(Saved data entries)
────

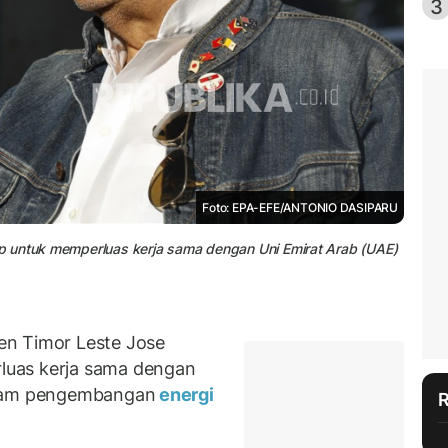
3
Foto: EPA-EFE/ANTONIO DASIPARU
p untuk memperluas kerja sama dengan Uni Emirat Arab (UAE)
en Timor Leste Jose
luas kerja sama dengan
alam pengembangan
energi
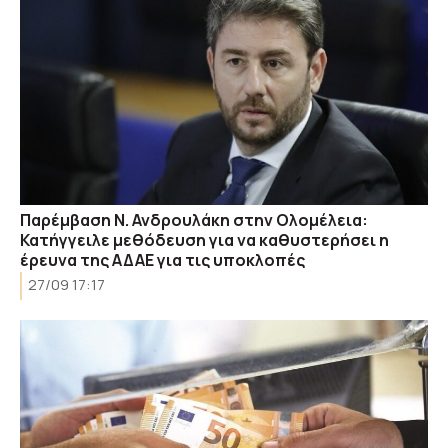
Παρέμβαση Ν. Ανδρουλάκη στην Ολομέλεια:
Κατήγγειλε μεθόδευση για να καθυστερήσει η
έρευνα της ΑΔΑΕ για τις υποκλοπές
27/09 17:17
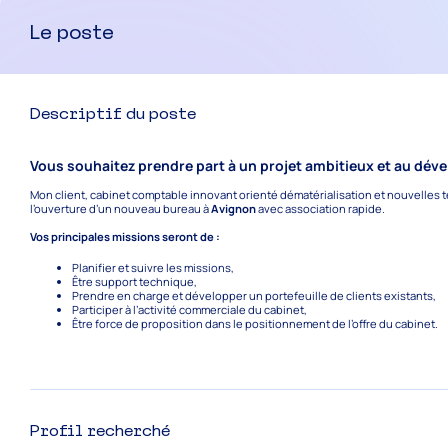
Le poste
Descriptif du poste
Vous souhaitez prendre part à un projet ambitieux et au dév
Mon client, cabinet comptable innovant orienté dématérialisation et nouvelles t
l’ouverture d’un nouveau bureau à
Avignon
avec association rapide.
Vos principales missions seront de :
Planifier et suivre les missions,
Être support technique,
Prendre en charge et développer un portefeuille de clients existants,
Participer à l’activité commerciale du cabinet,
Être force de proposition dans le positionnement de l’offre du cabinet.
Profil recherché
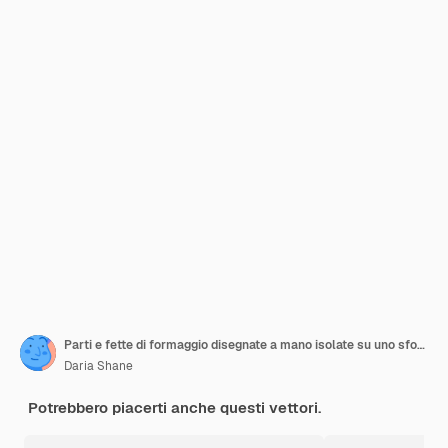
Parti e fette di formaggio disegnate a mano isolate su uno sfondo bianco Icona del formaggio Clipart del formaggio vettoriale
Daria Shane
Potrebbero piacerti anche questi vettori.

────

Assignment: Using the data above, return each line that includes the word "dengan".

Expected answer:
p untuk memperluas kerja sama dengan Uni Emirat Arab (UAE)
luas kerja sama dengan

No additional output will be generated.